Österreich bietet keine Förderung. Es existieren weder öffentliche noch private Stipendien für UN-Praktika, berichtet der Österreichische Austauschdienst. Im Ausland fördern private Stiftungen Aufenthalte bei der UN. Diese sind aber oft an spezielle Vorgaben gebunden, etwa eine bestimmten StaatsbürgerInnenschaft oder religiöse Zugehörigkeit.

The kids don’t stand a chance. Für eine Karriere reicht ein Praktikum meist ohnehin nicht. Kaderschmiede für die UN ist ein Zirkel von Elite- Universitäten mit speziellen Masterstudien. Die renommierteste Adresse ist das Graduate Institute, das direkt am UN-Sitz in Genf liegt. Zu den Lehrenden zählen Koryphäen aus den Vereinten Nationen und der Weltbank. „Wenn die UN Praktikanten braucht, kommt sie zu uns“, sagt die Sprecherin des Instituts. Neben fixen Praktikaplätzen bietet die Schule persönliche Beratung für Karriereplanung und Bewerbungen.

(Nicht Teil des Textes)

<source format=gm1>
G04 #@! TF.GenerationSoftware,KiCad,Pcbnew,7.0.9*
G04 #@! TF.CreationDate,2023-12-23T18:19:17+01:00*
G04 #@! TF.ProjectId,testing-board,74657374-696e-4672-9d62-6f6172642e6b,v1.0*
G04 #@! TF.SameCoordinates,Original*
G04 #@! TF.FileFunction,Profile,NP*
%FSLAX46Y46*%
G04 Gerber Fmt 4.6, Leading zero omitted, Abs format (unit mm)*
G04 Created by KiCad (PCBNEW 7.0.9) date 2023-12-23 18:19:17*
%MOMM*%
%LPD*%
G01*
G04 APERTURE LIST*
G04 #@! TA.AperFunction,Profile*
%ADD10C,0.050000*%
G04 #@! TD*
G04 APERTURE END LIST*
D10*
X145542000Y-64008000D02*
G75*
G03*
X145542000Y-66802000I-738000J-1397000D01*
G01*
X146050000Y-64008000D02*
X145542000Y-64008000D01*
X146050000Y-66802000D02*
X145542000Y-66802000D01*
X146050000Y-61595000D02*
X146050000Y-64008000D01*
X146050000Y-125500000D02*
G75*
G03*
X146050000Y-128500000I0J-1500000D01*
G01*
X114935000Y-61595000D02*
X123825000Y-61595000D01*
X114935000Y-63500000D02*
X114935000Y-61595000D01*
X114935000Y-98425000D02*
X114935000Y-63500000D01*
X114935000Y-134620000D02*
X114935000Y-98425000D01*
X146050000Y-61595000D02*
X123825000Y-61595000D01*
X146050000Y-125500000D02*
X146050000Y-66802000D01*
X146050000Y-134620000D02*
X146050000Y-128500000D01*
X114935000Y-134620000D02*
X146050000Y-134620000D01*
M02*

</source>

Die Studierenden profitieren dabei vom Netzwerk ihrer ProfessorInnen. „Wir verschaffen ihnen mit hoher Wahrscheinlichkeit ihren Traumjob“, sagt die Sprecherin. Ein Viertel der Studierenden finde später eine Stelle bei der UN, der Rest komme bei anderen internationalen Organisationen unter.
Die Universitäten suchen sich ihre Studierenden genau aus. Weltweit gibt es ein Netzwerk von 33 solcher „Professional Schools“ für Internationale Beziehungen, neben dem Graduate Institute sind darunter auch bekannte Namen wie die Columbia in New York und Sciences Po in Paris. Nur ein paar Personen erhalten jedes Jahr einen Platz in deren Masterprogrammen.

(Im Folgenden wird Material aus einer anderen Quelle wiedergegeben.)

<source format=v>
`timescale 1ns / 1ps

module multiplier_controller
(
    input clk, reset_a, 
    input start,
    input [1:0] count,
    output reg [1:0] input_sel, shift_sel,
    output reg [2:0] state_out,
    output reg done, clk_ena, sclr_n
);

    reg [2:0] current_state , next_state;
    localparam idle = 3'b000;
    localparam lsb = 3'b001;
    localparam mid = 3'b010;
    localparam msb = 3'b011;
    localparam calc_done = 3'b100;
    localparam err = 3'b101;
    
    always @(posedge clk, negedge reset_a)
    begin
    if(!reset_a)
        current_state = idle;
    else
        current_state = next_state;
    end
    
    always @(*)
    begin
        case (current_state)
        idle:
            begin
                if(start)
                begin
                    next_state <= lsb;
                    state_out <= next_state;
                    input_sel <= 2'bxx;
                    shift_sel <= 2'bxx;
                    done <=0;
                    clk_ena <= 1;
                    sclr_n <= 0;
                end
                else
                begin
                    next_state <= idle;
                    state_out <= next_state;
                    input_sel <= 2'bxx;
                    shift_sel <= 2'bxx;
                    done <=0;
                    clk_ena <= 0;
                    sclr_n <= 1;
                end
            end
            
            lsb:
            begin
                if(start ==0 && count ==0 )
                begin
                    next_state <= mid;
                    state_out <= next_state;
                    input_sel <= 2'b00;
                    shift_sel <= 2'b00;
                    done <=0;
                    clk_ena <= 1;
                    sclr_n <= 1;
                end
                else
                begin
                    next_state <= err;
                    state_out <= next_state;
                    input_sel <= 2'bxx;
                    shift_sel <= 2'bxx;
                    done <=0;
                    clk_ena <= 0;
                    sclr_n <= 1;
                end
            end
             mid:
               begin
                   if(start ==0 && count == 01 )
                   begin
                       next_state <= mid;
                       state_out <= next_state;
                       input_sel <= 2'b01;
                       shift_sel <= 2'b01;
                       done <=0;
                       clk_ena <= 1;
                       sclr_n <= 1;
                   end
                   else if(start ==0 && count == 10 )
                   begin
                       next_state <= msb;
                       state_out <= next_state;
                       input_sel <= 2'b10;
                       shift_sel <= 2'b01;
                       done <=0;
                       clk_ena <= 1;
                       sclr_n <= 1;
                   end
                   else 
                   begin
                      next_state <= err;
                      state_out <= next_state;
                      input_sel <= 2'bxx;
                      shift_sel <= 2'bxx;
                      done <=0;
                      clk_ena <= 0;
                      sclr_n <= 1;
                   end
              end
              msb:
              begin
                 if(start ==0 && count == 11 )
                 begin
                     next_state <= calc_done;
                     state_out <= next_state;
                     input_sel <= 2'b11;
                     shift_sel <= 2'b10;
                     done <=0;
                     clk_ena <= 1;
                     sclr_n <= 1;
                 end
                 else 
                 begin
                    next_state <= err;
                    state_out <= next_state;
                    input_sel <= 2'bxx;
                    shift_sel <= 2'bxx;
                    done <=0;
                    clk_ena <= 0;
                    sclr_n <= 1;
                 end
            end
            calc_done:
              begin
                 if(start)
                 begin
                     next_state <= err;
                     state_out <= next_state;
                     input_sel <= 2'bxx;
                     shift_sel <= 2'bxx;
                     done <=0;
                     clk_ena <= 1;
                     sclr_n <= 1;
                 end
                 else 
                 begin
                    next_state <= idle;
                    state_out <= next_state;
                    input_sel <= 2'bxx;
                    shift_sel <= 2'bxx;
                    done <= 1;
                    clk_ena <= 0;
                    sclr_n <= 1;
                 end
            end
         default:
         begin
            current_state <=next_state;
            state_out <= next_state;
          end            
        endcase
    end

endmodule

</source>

Geld und Vorbildung entscheiden über die Studienplätze. Das Genfer Institut kostet zwar mit 3.700 Euro Studiengebühren für zwei Jahre im internationalen Vergleich wenig, für ein Jahr in der Schweiz brauche man aber rund 12.000 Euro zum Leben, rechnet das Institut vor. Ein zweijähriger Master kostet damit ähnlich viel wie ein Mercedes der C-Klasse. Bevorzugt werden BewerberInnen, die vorher an einer teuren Universität den Bachelor gemacht haben. Ein Oxford-Abschluss schade nicht, sagt die Pressereferentin.

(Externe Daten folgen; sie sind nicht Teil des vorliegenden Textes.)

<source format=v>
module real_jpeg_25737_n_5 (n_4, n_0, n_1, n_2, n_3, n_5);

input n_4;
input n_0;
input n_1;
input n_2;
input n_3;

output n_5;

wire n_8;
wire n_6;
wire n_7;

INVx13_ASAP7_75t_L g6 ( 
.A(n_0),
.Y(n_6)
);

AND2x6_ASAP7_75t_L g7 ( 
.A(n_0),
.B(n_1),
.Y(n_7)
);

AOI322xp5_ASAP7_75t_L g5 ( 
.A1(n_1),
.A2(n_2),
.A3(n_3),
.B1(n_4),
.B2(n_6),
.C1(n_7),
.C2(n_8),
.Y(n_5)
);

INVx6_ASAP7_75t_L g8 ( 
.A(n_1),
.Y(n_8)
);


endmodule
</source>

Die Vereinten Nationen schließt damit die Mittelklasse nahezu aus, von finanz schwächeren Menschen nicht zu sprechen. Eine DiplomatInnenkarriere bei der UN kostet mehr Geld, als die meisten Studierenden aufbringen können. Der Weg steht damit für jene offen, denen die Höhe der anfänglichen „Investition“ egal sein kann. Die Weltorganisation hilft das zu schaffen, was ihre Gründerväter im Geiste von Demokratie und Aufklärung zu verhindern suchten – eine Weltaristokratie.